### TASK DIRECTIONS
The data below is to be transcribed word for word; pictures are to be excluded.

** MATERIAL PROVIDED follows **

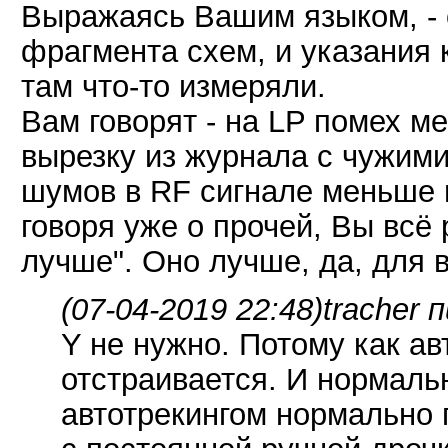
Выражаясь Вашим языком, - о
фрагмента схем, и указания 
там что-то измеряли.
Вам говорят - на LP помех м
вырезку из журнала с чужими
шумов в RF сигнале меньше 
говоря уже о прочей, Вы всё 
лучше". Оно лучше, да, для в
(07-04-2019 22:48)
tracher 
Y не нужно. Потому как ав
отстраивается. И нормаль
автотрекингом нормально 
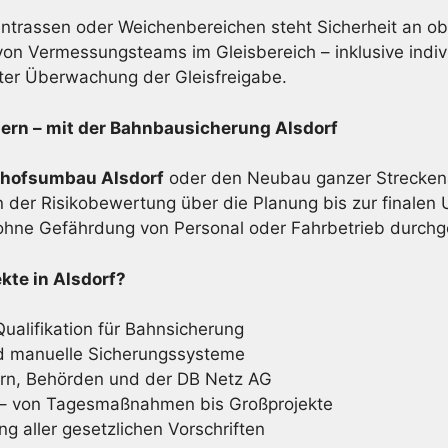
trassen oder Weichenbereichen steht Sicherheit an obe
on Vermessungsteams im Gleisbereich – inklusive indivi
er Überwachung der Gleisfreigabe.
n – mit der Bahnbau­sicherung Alsdorf
nhofsumbau Alsdorf
oder den Neubau ganzer Streckena
n der Risikobewertung über die Planung bis zur finalen 
ohne Gefährdung von Personal oder Fahrbetrieb durchg
kte in Alsdorf?
Qualifikation für Bahnsicherung
d manuelle Sicherungssysteme
rn, Behörden und der DB Netz AG
e – von Tagesmaßnahmen bis Großprojekte
ng aller gesetzlichen Vorschriften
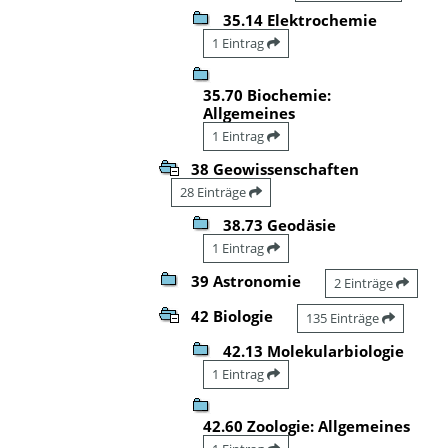
35.14 Elektrochemie
1 Eintrag
35.70 Biochemie:
Allgemeines
1 Eintrag
38 Geowissenschaften
28 Einträge
38.73 Geodäsie
1 Eintrag
39 Astronomie
2 Einträge
42 Biologie
135 Einträge
42.13 Molekularbiologie
1 Eintrag
42.60 Zoologie: Allgemeines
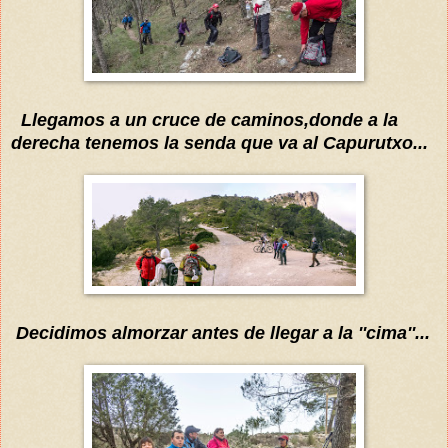
Llegamos a un cruce de caminos,d
onde a la
derecha tenemos la s
enda que va
al Capu
rutxo...
Decidimos almorzar antes de llegar a la ''cima''...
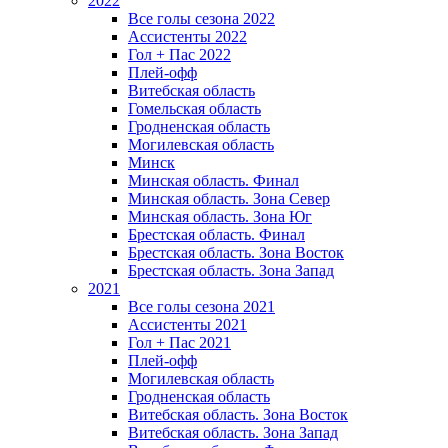
2022
Все голы сезона 2022
Ассистенты 2022
Гол + Пас 2022
Плей-офф
Витебская область
Гомельская область
Гродненская область
Могилевская область
Минск
Mинская область. Финал
Минская область. Зона Север
Минская область. Зона Юг
Брестская область. Финал
Брестская область. Зона Восток
Брестская область. Зона Запад
2021
Все голы сезона 2021
Ассистенты 2021
Гол + Пас 2021
Плей-офф
Могилевская область
Гродненская область
Витебская область. Зона Восток
Витебская область. Зона Запад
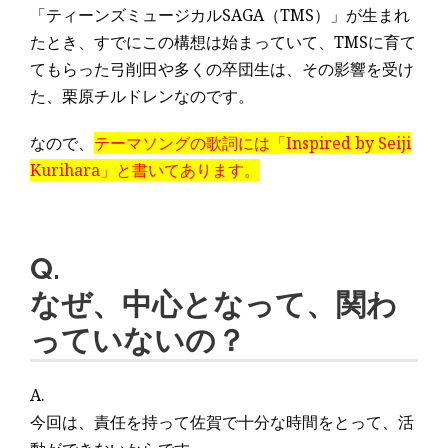
「ティーンズミュージカルSAGA（TMS）」が生まれ
たとき、すでにこの構想は始まっていて、TMSに育て
てもらった弓削田や多くの卒団生は、その影響を受け
た、栗原チルドレンなのです。
なので、
テーマソングの歌詞には「Inspired by Seiji
Kurihara」と書いてあります。
Q.
なぜ、中心となって、関わ
っていないの？
A.
今回は、責任を持って佐賀で十分な時間をとって、活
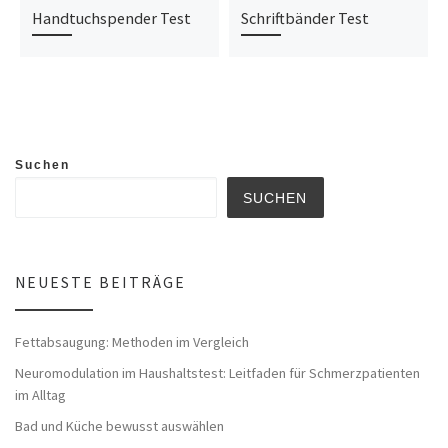
Handtuchspender Test
Schriftbänder Test
Suchen
SUCHEN
NEUESTE BEITRÄGE
Fettabsaugung: Methoden im Vergleich
Neuromodulation im Haushaltstest: Leitfaden für Schmerzpatienten
im Alltag
Bad und Küche bewusst auswählen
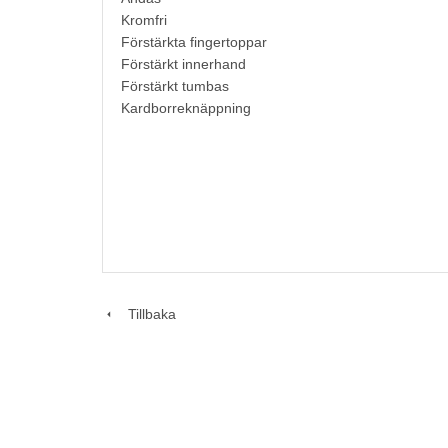
Kromfri
Förstärkta fingertoppar
Förstärkt innerhand
Förstärkt tumbas
Kardborreknäppning
Tillbaka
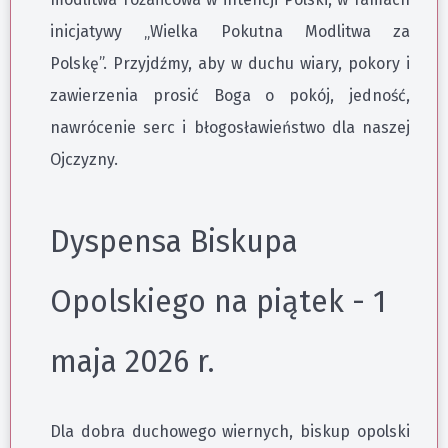
inicjatywy „Wielka Pokutna Modlitwa za
Polskę”. Przyjdźmy, aby w duchu wiary, pokory i
zawierzenia prosić Boga o pokój, jedność,
nawrócenie serc i błogosławieństwo dla naszej
Ojczyzny.
Dyspensa Biskupa
Opolskiego na piątek - 1
maja 2026 r.
Dla dobra duchowego wiernych, biskup opolski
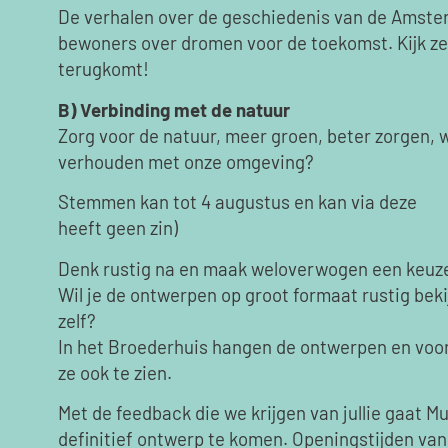
De verhalen over de geschiedenis van de Amst
bewoners over dromen voor de toekomst. Kijk zel
terugkomt!
B) Verbinding met de natuur
Zorg voor de natuur, meer groen, beter zorgen,
verhouden met onze omgeving?
Stemmen kan tot 4 augustus en kan via deze
lin
heeft geen zin)
Denk rustig na en maak weloverwogen een keuz
Wil je de ontwerpen op groot formaat rustig bek
zelf?
In het Broederhuis hangen de ontwerpen en voor
ze ook te zien.
Met de feedback die we krijgen van jullie gaat M
definitief ontwerp te komen. Openingstijden va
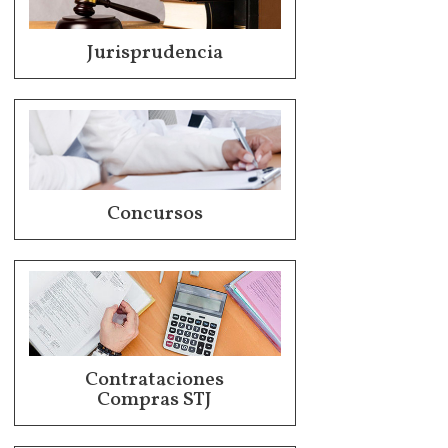
Jurisprudencia
Concursos
Contrataciones
Compras STJ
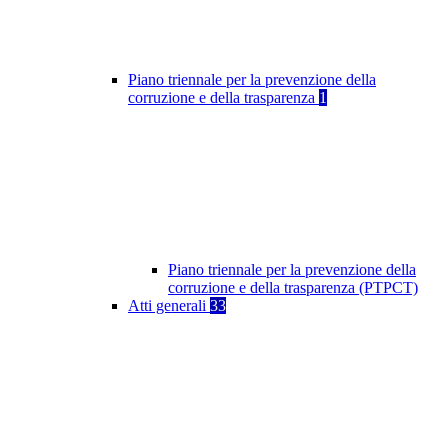
Piano triennale per la prevenzione della
corruzione e della trasparenza
1
Piano triennale per la prevenzione della
corruzione e della trasparenza (PTPCT)
Atti generali
33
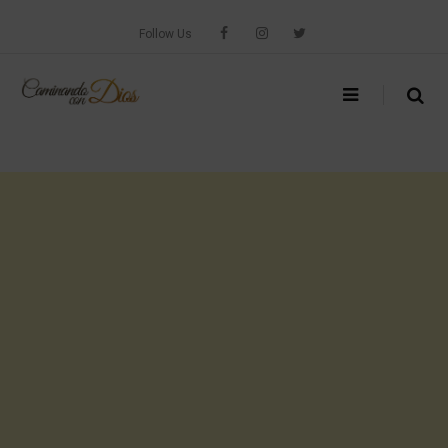
Skip
to
Follow Us
content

** End of MATERIAL PROVIDED **

### FINISHED EXERCISE
Выражаясь Вашим языком, - о
фрагмента схем, и указания 
там что-то измеряли.
Вам говорят - на LP помех м
вырезку из журнала с чужими
шумов в RF сигнале меньше 
говоря уже о прочей, Вы всё 
лучше". Оно лучше, да, для в
(07-04-2019 22:48)
tracher 
Y не нужно. Потому как ав
отстраивается. И нормаль
автотрекингом нормально 
trassen oder Weichenbereichen steht Sicherheit an obe
on Vermessungsteams im Gleisbereich – inklusive indivi
er Überwachung der Gleisfreigabe.
n – mit der Bahnbau­sicherung Alsdorf
nhofsumbau Alsdorf
oder den Neubau ganzer Streckena
n der Risikobewertung über die Planung bis zur finalen 
ohne Gefährdung von Personal oder Fahrbetrieb durchg
kte in Alsdorf?
Qualifikation für Bahnsicherung
d manuelle Sicherungssysteme
rn, Behörden und der DB Netz AG
e – von Tagesmaßnahmen bis Großprojekte
ng aller gesetzlichen Vorschriften
35.14 Elektrochemie
1 Eintrag
35.70 Biochemie:
Allgemeines
1 Eintrag
38 Geowissenschaften
28 Einträge
38.73 Geodäsie
1 Eintrag
39 Astronomie
2 Einträge
42 Biologie
135 Einträge
42.13 Molekularbiologie
1 Eintrag
42.60 Zoologie: Allgemeines
Llegamos a un cruce de caminos,d
onde a la
derecha tenemos la s
enda que va
al Capu
rutxo...
Decidimos almorzar antes de llegar a la ''cima''...
2022
Все голы сезона 2022
Ассистенты 2022
Гол + Пас 2022
Плей-офф
Витебская область
Гомельская область
Гродненская область
Могилевская область
Минск
Mинская область. Финал
Минская область. Зона Север
Минская область. Зона Юг
Брестская область. Финал
Брестская область. Зона Восток
Брестская область. Зона Запад
2021
Все голы сезона 2021
Ассистенты 2021
Гол + Пас 2021
Плей-офф
Могилевская область
Гродненская область
Витебская область. Зона Восток
Витебская область. Зона Запад
「ティーンズミュージカルSAGA（TMS）」が生まれ
たとき、すでにこの構想は始まっていて、TMSに育て
てもらった弓削田や多くの卒団生は、その影響を受け
た、栗原チルドレンなのです。
なので、
テーマソングの歌詞には「Inspired by Seiji
Kurihara」と書いてあります。
Q.
なぜ、中心となって、関わ
っていないの？
A.
今回は、責任を持って佐賀で十分な時間をとって、活
Handtuchspender Test
Schriftbänder Test
Suchen
SUCHEN
NEUESTE BEITRÄGE
Fettabsaugung: Methoden im Vergleich
Neuromodulation im Haushaltstest: Leitfaden für Schmerzpatienten
im Alltag
Bad und Küche bewusst auswählen
Kromfri
Förstärkta fingertoppar
Förstärkt innerhand
Förstärkt tumbas
Kardborreknäppning
Tillbaka
inicjatywy „Wielka Pokutna Modlitwa za
Polskę”. Przyjdźmy, aby w duchu wiary, pokory i
zawierzenia prosić Boga o pokój, jedność,
nawrócenie serc i błogosławieństwo dla naszej
Ojczyzny.
Dyspensa Biskupa
Opolskiego na piątek - 1
maja 2026 r.
Dla dobra duchowego wiernych, biskup opolski
De verhalen over de geschiedenis van de Amst
bewoners over dromen voor de toekomst. Kijk zel
terugkomt!
B) Verbinding met de natuur
Zorg voor de natuur, meer groen, beter zorgen,
verhouden met onze omgeving?
Stemmen kan tot 4 augustus en kan via deze
lin
heeft geen zin)
Denk rustig na en maak weloverwogen een keuz
Wil je de ontwerpen op groot formaat rustig bek
zelf?
In het Broederhuis hangen de ontwerpen en voor
ze ook te zien.
Met de feedback die we krijgen van jullie gaat M
definitief ontwerp te komen. Openingstijden va
Jurisprudencia
Concursos
Contrataciones
Compras STJ
Piano triennale per la prevenzione della
corruzione e della trasparenza
1
Piano triennale per la prevenzione della
corruzione e della trasparenza (PTPCT)
Atti generali
33
Skip
to
Follow Us
content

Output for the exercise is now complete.